***** Records for processing *****
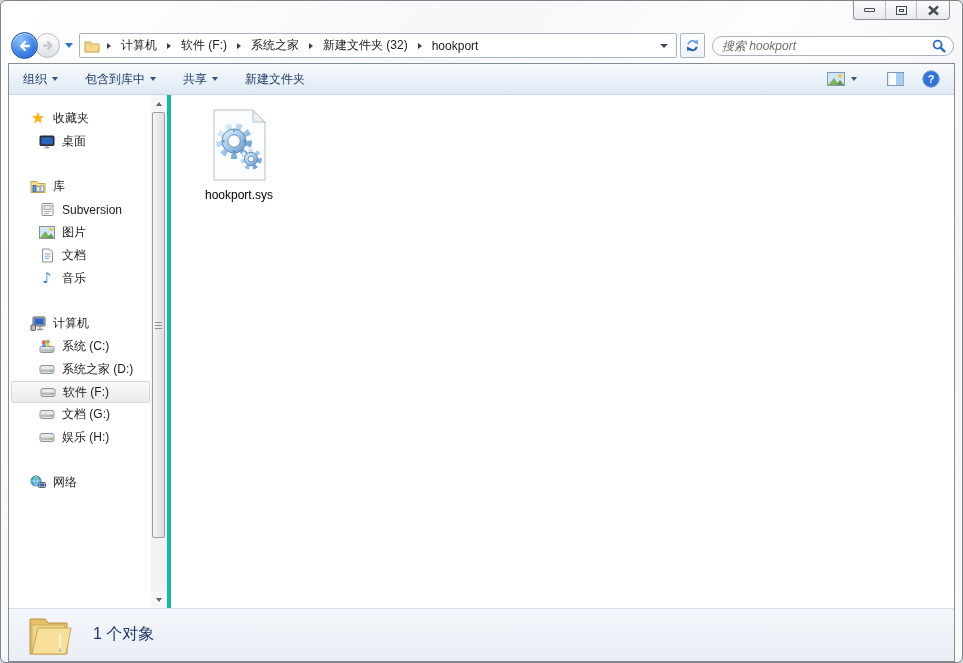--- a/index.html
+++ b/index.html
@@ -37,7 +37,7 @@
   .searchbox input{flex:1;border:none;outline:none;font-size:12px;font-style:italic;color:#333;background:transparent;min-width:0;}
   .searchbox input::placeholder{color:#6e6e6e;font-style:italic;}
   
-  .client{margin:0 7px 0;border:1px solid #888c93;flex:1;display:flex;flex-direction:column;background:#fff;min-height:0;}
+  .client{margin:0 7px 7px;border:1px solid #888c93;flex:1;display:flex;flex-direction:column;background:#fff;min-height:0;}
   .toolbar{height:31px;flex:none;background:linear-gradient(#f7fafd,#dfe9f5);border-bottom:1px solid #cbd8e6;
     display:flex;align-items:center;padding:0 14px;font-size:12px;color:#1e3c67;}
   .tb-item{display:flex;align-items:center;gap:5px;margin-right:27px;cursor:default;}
*****
What is required: Write out all the records exactly, omitting the images.

Output for this task:
--- a/index.html
+++ b/index.html
@@ -37,7 +37,7 @@
   .searchbox input{flex:1;border:none;outline:none;font-size:12px;font-style:italic;color:#333;background:transparent;min-width:0;}
   .searchbox input::placeholder{color:#6e6e6e;font-style:italic;}
   
-  .client{margin:0 7px 0;border:1px solid #888c93;flex:1;display:flex;flex-direction:column;background:#fff;min-height:0;}
+  .client{margin:0 7px 7px;border:1px solid #888c93;flex:1;display:flex;flex-direction:column;background:#fff;min-height:0;}
   .toolbar{height:31px;flex:none;background:linear-gradient(#f7fafd,#dfe9f5);border-bottom:1px solid #cbd8e6;
     display:flex;align-items:center;padding:0 14px;font-size:12px;color:#1e3c67;}
   .tb-item{display:flex;align-items:center;gap:5px;margin-right:27px;cursor:default;}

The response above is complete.